[Work to be completed]: Tally the lines in the material below that contain the word "structs", treating case as significant, and give only that number.

[Extracted records]:
++++++++++++++++++++
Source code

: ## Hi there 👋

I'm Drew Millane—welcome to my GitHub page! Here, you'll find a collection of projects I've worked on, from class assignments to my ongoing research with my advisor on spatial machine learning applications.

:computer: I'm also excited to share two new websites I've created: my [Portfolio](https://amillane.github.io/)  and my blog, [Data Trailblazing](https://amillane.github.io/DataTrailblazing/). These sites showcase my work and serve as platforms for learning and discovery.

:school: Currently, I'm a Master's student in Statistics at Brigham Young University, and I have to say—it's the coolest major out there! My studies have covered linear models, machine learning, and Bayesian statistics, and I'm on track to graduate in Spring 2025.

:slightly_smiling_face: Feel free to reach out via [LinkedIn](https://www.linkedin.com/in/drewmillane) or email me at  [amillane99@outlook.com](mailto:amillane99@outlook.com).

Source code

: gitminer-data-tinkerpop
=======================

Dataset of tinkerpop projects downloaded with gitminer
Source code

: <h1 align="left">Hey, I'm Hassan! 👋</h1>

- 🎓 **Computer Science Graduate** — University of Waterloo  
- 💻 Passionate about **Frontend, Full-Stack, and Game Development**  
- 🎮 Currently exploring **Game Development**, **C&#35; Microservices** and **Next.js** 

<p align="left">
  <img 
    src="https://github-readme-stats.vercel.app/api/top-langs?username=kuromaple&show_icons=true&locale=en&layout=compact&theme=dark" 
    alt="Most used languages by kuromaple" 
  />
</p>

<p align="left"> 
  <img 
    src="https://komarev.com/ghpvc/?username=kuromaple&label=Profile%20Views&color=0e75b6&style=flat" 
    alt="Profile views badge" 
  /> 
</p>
++++++++++++++++++++
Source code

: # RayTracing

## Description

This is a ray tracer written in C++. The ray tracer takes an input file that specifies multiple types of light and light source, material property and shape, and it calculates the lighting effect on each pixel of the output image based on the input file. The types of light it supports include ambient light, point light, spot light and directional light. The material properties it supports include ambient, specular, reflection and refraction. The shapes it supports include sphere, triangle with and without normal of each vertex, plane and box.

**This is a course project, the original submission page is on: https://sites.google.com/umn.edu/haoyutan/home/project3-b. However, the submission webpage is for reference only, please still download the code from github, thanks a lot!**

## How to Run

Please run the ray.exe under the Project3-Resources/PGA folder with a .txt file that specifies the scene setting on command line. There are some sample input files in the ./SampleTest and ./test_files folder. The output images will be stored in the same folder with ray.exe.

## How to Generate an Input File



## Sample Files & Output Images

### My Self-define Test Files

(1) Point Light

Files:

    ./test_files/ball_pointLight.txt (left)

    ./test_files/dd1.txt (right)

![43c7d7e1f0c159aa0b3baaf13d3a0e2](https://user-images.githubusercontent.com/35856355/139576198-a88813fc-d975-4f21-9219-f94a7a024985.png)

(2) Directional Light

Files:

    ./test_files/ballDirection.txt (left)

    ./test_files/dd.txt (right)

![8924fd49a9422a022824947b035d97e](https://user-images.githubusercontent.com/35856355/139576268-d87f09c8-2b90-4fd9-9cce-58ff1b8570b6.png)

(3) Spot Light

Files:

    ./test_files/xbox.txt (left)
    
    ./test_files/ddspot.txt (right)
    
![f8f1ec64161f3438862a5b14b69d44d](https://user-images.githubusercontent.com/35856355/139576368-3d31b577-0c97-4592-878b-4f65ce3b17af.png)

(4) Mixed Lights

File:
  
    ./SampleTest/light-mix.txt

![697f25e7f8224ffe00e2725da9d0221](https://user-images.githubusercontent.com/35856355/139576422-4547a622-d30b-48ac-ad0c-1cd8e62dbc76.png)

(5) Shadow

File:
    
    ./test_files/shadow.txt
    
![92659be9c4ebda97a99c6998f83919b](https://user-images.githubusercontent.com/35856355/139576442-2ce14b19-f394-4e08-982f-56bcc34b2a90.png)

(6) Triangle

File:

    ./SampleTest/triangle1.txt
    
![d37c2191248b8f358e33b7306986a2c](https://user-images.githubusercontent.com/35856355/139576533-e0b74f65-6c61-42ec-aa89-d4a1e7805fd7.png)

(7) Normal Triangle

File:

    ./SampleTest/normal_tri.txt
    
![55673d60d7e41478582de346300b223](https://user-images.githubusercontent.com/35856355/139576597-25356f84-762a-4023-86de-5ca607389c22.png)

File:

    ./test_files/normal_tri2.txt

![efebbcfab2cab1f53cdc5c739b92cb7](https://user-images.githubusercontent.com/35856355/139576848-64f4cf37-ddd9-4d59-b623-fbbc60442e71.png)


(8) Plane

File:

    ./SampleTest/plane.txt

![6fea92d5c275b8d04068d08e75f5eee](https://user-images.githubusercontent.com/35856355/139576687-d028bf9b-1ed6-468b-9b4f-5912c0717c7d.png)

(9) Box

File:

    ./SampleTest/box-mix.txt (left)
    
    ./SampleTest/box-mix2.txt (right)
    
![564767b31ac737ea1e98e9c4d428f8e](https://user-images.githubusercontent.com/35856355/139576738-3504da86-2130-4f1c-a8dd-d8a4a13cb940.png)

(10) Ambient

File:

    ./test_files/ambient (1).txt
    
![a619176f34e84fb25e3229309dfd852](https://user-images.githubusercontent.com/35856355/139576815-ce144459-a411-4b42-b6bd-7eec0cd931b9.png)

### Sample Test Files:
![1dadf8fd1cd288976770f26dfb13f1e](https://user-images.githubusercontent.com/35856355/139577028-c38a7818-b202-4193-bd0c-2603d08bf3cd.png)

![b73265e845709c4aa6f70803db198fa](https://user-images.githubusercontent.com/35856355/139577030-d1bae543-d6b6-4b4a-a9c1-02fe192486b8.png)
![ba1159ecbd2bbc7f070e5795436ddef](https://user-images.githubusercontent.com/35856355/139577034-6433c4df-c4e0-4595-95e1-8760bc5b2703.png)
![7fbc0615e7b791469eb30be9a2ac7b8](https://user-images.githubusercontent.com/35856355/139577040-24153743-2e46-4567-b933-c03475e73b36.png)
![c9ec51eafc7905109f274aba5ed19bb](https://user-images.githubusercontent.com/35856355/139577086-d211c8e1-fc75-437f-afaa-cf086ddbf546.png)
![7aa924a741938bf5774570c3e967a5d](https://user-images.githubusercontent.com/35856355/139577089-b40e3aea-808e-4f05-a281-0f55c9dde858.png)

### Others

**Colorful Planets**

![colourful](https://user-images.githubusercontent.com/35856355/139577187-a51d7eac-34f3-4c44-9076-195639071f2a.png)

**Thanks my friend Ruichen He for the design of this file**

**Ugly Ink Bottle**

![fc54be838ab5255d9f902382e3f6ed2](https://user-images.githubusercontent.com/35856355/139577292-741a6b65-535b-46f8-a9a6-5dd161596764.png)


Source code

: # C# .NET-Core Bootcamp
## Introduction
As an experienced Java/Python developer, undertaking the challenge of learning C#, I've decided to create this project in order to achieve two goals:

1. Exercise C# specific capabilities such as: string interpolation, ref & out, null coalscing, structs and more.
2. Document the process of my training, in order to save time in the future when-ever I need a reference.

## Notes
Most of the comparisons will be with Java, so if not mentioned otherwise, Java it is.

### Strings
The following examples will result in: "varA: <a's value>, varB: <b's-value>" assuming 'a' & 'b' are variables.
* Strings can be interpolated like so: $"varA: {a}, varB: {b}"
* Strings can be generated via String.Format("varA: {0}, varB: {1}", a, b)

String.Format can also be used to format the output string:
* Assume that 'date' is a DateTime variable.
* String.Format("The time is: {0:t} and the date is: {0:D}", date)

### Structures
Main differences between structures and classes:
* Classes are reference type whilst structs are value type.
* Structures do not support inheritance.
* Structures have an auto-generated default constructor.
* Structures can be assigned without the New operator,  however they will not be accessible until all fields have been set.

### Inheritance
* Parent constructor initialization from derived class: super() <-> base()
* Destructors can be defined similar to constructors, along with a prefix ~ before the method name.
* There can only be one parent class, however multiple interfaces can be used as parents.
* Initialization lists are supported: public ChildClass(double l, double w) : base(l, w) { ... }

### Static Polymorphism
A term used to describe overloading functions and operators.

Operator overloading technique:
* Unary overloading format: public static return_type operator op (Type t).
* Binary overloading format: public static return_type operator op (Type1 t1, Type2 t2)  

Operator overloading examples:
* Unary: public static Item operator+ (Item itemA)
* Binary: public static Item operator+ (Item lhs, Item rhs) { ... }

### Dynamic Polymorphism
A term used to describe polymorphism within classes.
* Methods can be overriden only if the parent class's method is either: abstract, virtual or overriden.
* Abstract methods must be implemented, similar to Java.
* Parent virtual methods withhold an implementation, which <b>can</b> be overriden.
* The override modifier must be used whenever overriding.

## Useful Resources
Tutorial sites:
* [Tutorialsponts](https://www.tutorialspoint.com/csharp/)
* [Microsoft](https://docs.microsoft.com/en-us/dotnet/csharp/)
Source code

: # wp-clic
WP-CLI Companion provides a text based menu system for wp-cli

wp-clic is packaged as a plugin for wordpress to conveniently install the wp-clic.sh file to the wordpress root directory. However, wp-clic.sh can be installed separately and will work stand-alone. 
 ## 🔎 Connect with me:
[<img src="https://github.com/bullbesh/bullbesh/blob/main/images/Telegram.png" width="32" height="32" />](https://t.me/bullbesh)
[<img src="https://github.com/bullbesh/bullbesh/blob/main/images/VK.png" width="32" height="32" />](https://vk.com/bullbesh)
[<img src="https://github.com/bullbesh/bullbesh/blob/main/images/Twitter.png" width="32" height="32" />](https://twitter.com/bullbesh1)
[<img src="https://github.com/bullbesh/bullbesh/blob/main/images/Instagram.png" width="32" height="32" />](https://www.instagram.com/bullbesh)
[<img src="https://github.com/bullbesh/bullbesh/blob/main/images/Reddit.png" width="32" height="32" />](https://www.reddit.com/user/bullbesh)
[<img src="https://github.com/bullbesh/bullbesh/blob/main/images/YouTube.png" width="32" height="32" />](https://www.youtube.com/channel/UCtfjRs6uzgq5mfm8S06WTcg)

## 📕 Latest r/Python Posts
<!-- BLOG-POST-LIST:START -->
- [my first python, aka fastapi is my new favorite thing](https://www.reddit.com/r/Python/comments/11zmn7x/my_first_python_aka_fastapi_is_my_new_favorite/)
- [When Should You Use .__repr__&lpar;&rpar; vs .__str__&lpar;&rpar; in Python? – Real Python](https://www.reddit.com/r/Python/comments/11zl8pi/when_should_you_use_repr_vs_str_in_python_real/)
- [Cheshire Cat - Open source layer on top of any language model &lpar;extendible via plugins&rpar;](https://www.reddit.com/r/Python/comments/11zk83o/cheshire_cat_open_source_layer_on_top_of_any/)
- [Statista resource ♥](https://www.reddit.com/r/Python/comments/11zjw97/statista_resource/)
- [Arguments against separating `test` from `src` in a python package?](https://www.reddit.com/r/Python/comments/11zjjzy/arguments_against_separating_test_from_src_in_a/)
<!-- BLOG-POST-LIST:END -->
++++++++++++++++++++
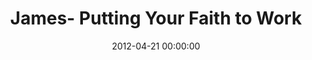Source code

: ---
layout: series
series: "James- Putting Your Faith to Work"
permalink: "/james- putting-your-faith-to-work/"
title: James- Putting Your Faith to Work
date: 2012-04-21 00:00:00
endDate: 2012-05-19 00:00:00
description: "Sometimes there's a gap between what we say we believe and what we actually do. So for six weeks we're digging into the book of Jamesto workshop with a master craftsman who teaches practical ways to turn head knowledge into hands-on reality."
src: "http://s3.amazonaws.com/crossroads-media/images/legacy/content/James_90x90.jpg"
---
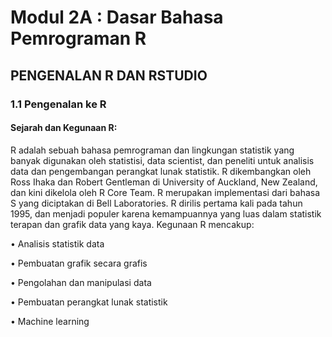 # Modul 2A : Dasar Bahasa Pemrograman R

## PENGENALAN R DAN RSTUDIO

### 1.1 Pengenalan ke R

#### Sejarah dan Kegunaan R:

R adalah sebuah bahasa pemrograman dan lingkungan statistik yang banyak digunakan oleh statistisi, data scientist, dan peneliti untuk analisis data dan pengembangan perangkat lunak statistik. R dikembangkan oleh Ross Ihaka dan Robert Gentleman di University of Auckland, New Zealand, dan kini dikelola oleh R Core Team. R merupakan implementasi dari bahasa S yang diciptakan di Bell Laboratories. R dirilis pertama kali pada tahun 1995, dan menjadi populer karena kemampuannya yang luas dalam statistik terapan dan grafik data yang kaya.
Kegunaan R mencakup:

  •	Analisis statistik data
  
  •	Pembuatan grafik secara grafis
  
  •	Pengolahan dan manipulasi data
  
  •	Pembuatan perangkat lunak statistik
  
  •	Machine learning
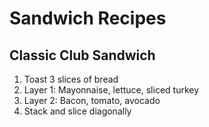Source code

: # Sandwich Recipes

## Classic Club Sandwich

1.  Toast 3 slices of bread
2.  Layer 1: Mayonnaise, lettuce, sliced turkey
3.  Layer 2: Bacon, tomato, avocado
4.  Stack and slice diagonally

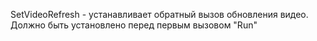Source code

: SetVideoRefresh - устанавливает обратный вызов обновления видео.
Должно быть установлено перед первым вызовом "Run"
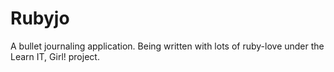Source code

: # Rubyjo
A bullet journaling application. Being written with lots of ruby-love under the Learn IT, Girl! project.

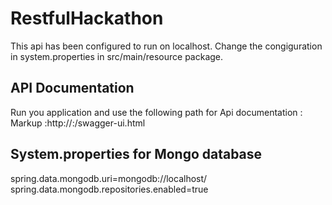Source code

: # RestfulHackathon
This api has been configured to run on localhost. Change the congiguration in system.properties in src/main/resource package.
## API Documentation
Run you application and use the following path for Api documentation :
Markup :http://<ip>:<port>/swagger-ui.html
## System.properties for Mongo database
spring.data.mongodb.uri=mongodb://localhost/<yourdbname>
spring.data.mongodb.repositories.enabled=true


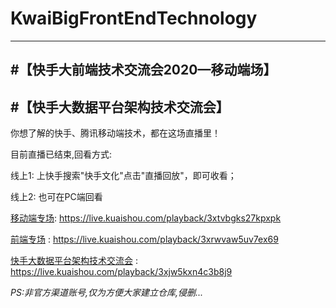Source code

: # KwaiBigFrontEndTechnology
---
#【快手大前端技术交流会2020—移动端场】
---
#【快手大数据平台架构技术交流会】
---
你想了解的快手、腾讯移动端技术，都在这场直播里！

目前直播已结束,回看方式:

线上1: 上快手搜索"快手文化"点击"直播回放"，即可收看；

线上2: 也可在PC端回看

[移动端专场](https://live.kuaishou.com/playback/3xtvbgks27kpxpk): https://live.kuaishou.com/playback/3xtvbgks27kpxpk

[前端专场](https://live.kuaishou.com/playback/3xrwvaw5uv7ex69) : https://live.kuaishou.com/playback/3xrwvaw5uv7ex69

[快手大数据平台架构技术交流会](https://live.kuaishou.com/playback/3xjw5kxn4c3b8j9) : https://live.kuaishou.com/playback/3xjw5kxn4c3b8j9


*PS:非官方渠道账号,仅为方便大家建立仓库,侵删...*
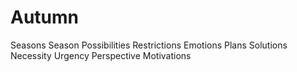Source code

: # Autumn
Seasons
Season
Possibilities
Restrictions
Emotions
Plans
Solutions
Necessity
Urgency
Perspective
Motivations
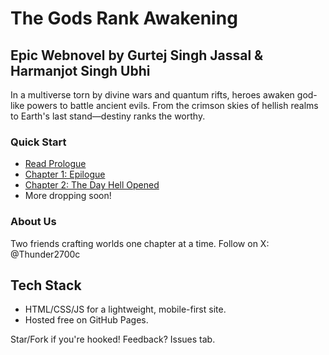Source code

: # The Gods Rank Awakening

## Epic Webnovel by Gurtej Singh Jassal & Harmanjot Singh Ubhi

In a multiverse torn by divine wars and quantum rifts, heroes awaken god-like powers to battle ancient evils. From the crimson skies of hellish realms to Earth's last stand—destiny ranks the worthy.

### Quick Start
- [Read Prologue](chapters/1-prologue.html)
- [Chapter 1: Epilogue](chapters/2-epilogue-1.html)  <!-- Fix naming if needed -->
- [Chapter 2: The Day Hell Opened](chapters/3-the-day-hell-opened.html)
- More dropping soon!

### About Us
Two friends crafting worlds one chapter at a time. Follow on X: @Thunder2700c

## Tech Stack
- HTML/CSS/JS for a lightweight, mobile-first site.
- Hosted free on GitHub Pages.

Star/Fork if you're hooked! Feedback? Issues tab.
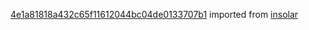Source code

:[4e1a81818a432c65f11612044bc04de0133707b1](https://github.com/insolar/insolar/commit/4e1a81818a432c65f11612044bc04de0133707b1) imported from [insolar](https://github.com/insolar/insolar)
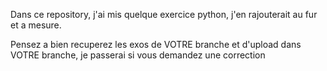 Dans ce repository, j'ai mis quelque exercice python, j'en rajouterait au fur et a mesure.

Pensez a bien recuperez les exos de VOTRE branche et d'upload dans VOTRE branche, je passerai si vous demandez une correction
++++++++++++++++++++
[Exercise solution]: 2